Hekimlerin Padişahı İbn-i Sina, zamanın birinde, Hazar Denizi`nin kıyısındaki şehirlerden birine, genç bir hastayı muayene etmek üzere çağırıldı. Bu bahtsız genç adam, civardaki tüm hekimlerin anlayamadığı, acayip ve garip bir kalp hastalığına tutulmuştu.
İbn-i Sina geldi, hastayı bir güzel muayene etti ve:
"Bana bu şehrin bütün mahallelerini bilen bir kimseyi bulup getirin!" dedi.

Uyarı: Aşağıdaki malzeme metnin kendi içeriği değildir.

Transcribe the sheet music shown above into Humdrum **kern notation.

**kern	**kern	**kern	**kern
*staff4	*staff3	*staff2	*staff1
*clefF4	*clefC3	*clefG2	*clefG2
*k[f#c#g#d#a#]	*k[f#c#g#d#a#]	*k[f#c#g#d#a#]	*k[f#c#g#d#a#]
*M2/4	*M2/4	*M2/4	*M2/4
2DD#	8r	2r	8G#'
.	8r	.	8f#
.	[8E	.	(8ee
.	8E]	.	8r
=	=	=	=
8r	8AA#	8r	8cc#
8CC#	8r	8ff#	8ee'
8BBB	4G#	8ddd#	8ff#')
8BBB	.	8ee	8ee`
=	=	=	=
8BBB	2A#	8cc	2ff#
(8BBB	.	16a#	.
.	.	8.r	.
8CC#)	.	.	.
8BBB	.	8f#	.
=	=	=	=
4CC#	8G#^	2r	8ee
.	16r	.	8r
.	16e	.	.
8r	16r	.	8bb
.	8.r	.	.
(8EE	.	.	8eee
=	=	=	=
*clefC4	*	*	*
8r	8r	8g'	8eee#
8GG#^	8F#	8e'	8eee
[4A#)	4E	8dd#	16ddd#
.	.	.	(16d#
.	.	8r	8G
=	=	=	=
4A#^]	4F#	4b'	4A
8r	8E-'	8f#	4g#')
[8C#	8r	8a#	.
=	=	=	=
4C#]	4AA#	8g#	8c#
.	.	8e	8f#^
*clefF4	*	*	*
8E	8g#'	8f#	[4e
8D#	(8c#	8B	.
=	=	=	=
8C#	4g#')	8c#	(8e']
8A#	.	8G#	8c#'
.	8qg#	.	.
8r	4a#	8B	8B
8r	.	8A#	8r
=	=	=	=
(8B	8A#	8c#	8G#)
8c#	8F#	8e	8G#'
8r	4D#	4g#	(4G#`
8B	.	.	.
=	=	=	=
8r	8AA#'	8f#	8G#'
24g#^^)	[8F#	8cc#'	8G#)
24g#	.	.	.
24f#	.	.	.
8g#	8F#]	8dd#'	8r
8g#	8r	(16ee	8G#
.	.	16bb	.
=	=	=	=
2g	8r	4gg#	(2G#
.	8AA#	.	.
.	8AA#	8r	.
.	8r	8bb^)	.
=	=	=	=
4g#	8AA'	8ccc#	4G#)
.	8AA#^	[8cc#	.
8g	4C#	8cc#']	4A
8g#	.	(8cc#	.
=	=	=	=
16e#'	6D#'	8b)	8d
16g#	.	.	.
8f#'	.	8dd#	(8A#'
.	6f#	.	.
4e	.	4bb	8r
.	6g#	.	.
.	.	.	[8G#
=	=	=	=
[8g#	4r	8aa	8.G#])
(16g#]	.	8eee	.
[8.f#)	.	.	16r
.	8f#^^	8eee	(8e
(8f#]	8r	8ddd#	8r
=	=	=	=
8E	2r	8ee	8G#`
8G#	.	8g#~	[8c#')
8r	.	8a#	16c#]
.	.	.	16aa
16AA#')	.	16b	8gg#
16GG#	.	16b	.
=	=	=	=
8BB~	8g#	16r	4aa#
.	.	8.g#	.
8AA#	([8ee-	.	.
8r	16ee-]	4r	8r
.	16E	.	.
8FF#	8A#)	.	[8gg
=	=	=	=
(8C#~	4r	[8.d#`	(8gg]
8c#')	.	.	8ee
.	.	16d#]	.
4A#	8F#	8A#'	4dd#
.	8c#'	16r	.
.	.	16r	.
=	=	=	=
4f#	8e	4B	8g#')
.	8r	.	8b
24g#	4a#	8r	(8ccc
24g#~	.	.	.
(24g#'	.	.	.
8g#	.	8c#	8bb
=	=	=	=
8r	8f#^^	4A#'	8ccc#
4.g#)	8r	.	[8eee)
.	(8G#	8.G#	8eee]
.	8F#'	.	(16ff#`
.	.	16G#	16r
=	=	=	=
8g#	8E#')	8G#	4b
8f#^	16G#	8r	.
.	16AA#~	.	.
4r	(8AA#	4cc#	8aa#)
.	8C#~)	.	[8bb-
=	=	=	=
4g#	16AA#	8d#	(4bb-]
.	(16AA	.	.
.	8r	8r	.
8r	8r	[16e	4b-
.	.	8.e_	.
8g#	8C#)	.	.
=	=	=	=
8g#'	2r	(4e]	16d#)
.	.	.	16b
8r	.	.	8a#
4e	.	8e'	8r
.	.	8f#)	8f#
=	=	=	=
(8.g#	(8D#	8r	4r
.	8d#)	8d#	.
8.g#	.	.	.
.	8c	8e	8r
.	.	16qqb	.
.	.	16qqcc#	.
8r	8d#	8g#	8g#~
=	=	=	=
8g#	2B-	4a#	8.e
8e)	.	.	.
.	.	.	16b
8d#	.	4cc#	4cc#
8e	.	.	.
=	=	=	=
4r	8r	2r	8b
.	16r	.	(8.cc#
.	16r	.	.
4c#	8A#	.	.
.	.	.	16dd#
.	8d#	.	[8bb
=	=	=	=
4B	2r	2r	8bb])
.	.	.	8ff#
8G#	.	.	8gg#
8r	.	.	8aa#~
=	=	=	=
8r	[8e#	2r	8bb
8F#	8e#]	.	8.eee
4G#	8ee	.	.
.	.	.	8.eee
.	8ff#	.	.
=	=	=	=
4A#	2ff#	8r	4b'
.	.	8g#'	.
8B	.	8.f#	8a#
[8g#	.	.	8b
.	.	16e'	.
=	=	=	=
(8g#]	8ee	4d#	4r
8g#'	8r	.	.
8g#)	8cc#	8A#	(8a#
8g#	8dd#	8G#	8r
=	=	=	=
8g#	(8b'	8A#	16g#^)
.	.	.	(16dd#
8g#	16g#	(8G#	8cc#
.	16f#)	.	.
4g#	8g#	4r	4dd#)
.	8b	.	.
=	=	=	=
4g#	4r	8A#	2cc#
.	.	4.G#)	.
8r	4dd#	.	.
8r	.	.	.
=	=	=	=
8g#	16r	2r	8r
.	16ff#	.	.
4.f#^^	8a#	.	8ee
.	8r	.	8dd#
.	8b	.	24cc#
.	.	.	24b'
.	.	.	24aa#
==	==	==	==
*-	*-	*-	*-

Aradılar, taradılar böyle bir adamı bulup getirdiler
. İbn-i Sina, çağırdığı adamı hasta gencin başucuna getirdi ve kendisi de, hastanın nabzını tutarak: "Bu şehrin bütün mahallelerinin isimlerini tek tek say; ancak ağır ağır say!" diye emretti
Adam başladı mahalleleri saymaya. Ve mahallelerden birinin ismini söylediğinde, gencin nabzı birden hızlandı.
İbn-i Sina:
"Tamam!" dedi. "Seninle işim bitti. Allah razı olsun!"
"Şimdi bana bu mahallenin bütün sokaklarını bilen bir adam bulup getirin!"
Az zaman sonra, ibn-i Sina`nın yanına adı geçen mahallenin bütün sokaklarını avucunun içi gibi bilen bir helva satıcısı getirdiler.
İbn-i Sina, gencin nabzını tekrar tuttu ve helvacıya:
"Sen şu mahallenin bütün sokaklarının isimlerini tek tek say, ancak ağır ağır say!" dedi.
Helvacı, mahallenin başından sonuna kadar tüm sokakları tek tek saymaya başladı. Bir sokağın ismini söylediğinde, hasta gencin nabzı yine yükseldi.
İbn-i Sina:
"Seninle de işim tamam oldu!" dedi. "Senden de Allah razı olsun."
"Şimdi bana şu filanca sokakta yaşayan herkesin ismini bilen bir adam bulun getirin!" dedi.
Helvacı gitti, az zaman sonra, adı geçen sokağın sakinlerini hepsini tanıyan bir kandil yağı satıcısı geldi, hastanın başucuna oturdu.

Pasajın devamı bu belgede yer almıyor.